A comparative investigation on microstructure evolution and wear resistance of in situ synthesized NbC, WC, TaC reinforced Mo2FeB2 coatings by laser cladding

Abstract

To improve the microhardness and wear resistance of Mo2FeB2 coatings, composite coatings were prepared by laser cladding using in situ synthesized NbC, WC, and TaC. The influence of different carbides on the morphology, microstructure, microhardness, residual stress, and tribological properties of the composite coatings was investigated. The results showed various microstructural morphologies in different composite coatings. Apparent herringbone structures were observed in most coatings except for the Mo2FeB2/TaC composite coating and a eutectic structure was formed in the Mo2FeB2/WC composite coating. In addition, the heat-affected zone was typically composed of acicular martensite and lath martensite. The microhardness of the Mo2FeB2/WC composite coating increased to 1543.6 HV0.5 compared with 985.7 HV0.5 observed for the Mo2FeB2 coating.
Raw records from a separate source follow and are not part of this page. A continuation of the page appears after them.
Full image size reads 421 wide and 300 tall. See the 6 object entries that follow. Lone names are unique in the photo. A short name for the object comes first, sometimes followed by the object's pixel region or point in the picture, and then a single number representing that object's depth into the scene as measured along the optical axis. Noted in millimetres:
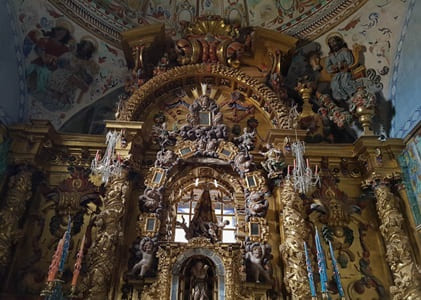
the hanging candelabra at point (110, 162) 6395
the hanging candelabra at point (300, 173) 6395
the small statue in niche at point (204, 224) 6332
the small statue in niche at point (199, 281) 5703
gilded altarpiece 6023
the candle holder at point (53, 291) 4262
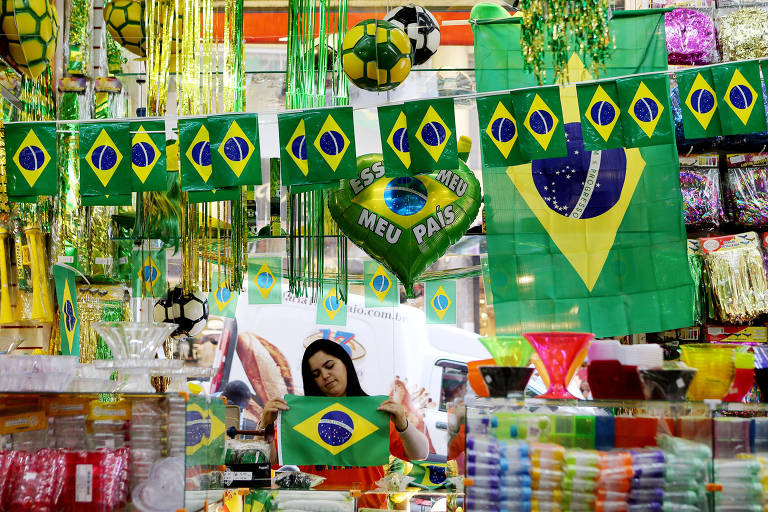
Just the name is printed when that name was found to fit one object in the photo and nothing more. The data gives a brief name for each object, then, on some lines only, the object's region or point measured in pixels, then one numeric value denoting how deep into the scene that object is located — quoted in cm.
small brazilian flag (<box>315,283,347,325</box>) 645
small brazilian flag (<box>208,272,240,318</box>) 626
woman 355
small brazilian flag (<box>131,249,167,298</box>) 538
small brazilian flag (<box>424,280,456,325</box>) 643
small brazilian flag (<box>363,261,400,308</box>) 620
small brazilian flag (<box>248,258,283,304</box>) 611
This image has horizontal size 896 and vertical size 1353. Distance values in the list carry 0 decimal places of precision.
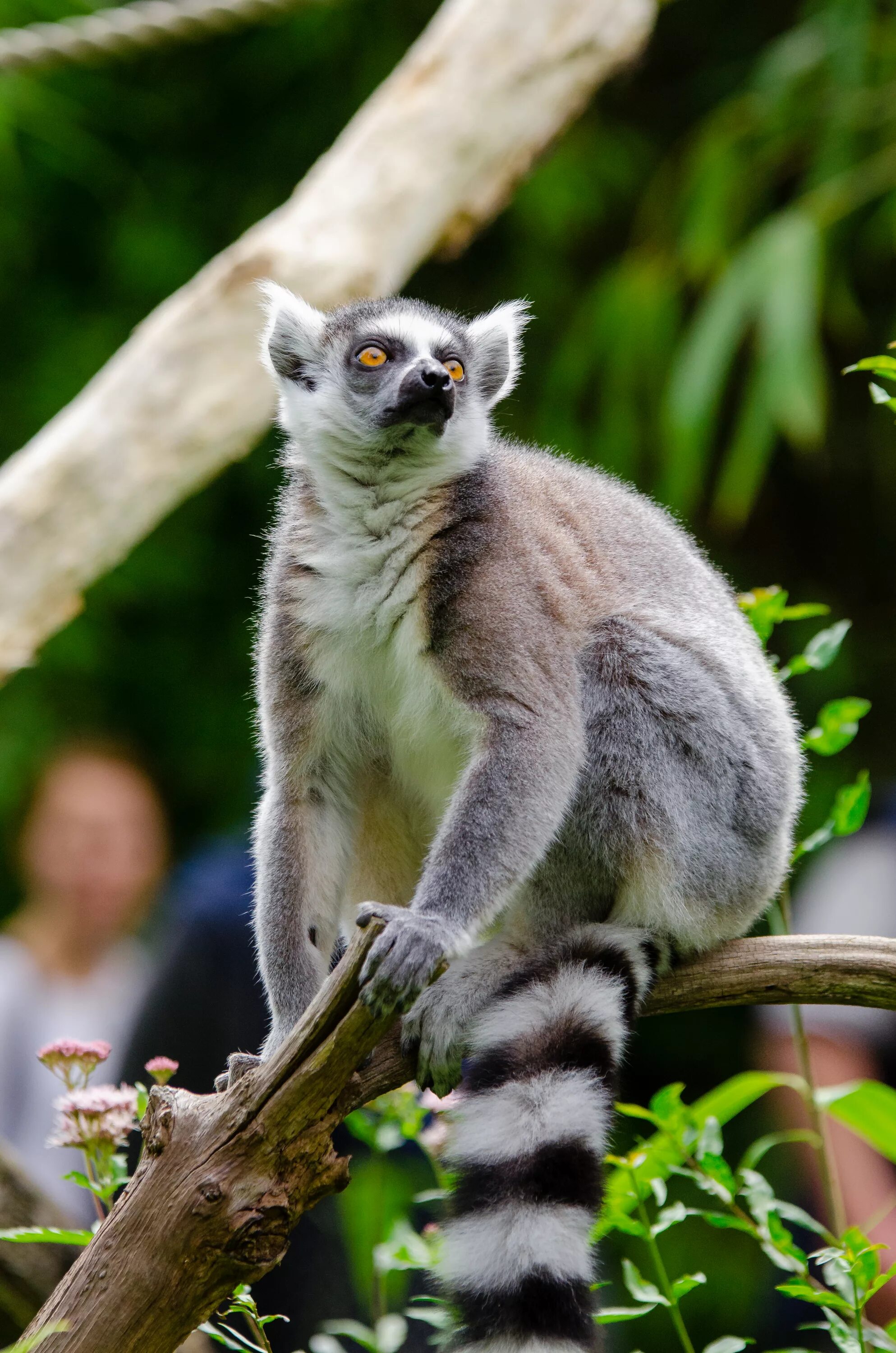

Tensile stress existed in the coating, bonding zone, and heat-affected zone, whereas the substrate exhibited compressive stress. The Mo2FeB2/WC composite coating exhibited the lowest tensile stress (298 MPa). The Mo2FeB2/WC composite coating containing WC and the W2C phase had the lowest coefficient of friction (0.38) and wear rate (3.90 × 10−5 mm3/Nm), indicating its excellent tribological properties. Moreover, the wear mechanism of the Mo2FeB2 coating is severe adhesive and abrasive wear. The adhesive wear mechanism was mitigated by the formation of in situ synthesized NbC, WC, and TaC. The wear mechanism of the Mo2FeB2/WC composite coating was only a slight abrasive wear.